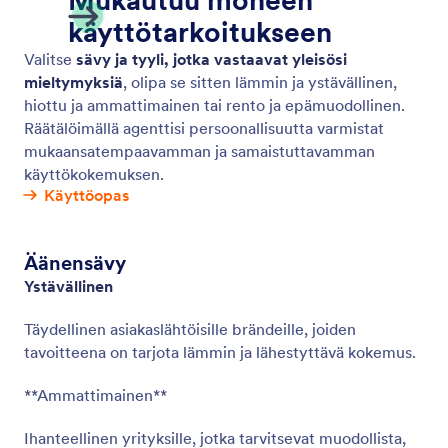
Take Over Chats on Mobile
Ihmisagentit voivat ottaa tekoälyvetoiset keskustelut
haltuunsa mobiilisovelluksen kautta varmistaakseen
nopeat ja tehokkaat ratkaisut monimutkaisiin
kyselyihin.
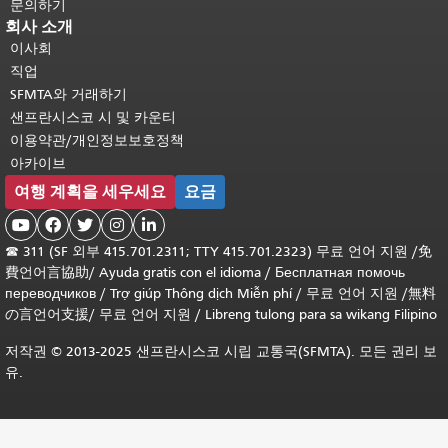
문의하기
회사 소개
이사회
직업
SFMTA와 거래하기
샌프란시스코 시 및 카운티
이용약관/개인정보보호정책
아카이브
여행 계획을 세우세요
요금





☎
311 (SF 외부 415.701.2311; TTY 415.701.2323) 무료 언어 지원 /
免
費언어言協助
/
Ayuda gratis con el idioma
/
Бесплатная помочь
переводчиков
/
Trợ giúp Thông dịch Miễn phí
/
무료 언어 지원
/
無料
の言언어支援
/
무료 언어 지원
/
Libreng tulong para sa wikang Filipino
저작권 © 2013-2025 샌프란시스코 시립 교통국(SFMTA). 모든 권리 보
유.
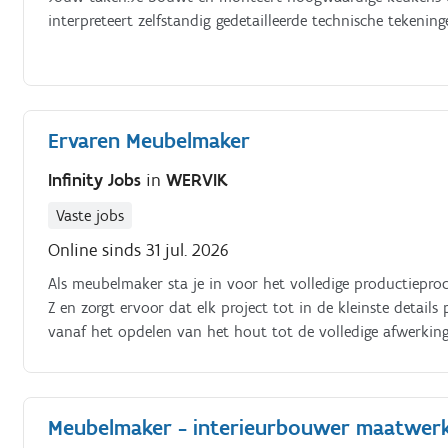
interpreteert zelfstandig gedetailleerde technische tekenin
Ervaren Meubelmaker
Infinity Jobs
in
WERVIK
Vaste jobs
Online sinds 31 jul. 2026
Als meubelmaker sta je in voor het volledige productiepr
Z en zorgt ervoor dat elk project tot in de kleinste deta
vanaf het opdelen van het hout tot de volledige afwerkin
sectoren Vertrekken vanuit technische werktekeningen Ui
assembleren van meubelen Kritisch meedenken over produc
meubelen bij klanten samen met het team Waken over kwali
Meubelmaker - interieurbouwer maatwer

WRITTEN TASK >>
Please reproduce word for word the lines of the items starting with the line containing "interpreteert zelfstandig gedetailleerde" and going on through the line containing "Z en zorgt ervoor", both included, and nothing else.

ANSWER BOX >>
interpreteert zelfstandig gedetailleerde technische tekenin
Ervaren Meubelmaker
Infinity Jobs
in
WERVIK
Vaste jobs
Online sinds 31 jul. 2026
Als meubelmaker sta je in voor het volledige productiepr
Z en zorgt ervoor dat elk project tot in de kleinste deta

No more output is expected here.